Exercise = Change "userspace" to "user space" in the lines from the one containing "## Workqueue Concurrency" through the end of the records, and output only those lines with every other part left unchanged.

*** Opening of Records for this task ***

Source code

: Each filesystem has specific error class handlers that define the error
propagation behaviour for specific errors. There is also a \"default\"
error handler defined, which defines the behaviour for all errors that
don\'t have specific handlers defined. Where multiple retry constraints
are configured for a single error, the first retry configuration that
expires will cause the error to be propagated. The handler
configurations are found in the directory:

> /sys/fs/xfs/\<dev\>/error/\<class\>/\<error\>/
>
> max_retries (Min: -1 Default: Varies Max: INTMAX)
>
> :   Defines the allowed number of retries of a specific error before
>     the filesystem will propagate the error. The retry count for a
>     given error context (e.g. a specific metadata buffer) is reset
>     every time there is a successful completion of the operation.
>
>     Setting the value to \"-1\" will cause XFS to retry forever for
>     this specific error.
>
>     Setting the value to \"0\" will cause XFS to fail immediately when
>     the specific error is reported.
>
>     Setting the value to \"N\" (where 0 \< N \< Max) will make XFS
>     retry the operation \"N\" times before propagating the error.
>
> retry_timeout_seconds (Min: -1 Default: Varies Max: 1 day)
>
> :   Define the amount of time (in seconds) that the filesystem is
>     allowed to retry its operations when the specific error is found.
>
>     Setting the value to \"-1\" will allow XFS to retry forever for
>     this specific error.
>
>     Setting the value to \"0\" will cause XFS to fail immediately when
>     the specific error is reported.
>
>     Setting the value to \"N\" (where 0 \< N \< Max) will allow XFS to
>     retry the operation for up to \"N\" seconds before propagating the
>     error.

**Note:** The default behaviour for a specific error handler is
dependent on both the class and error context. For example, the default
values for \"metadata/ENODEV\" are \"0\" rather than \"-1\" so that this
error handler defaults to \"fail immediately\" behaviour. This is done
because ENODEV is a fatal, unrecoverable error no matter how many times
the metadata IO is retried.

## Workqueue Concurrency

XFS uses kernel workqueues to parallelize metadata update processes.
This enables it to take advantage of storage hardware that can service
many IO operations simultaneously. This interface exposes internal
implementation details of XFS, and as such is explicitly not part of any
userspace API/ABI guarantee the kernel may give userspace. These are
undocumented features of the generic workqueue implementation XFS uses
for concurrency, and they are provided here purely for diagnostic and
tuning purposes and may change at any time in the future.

*** Close of Records for this task ***

Worked solution =
## Workqueue Concurrency

XFS uses kernel workqueues to parallelize metadata update processes.
This enables it to take advantage of storage hardware that can service
many IO operations simultaneously. This interface exposes internal
implementation details of XFS, and as such is explicitly not part of any
user space API/ABI guarantee the kernel may give user space. These are
undocumented features of the generic workqueue implementation XFS uses
for concurrency, and they are provided here purely for diagnostic and
tuning purposes and may change at any time in the future.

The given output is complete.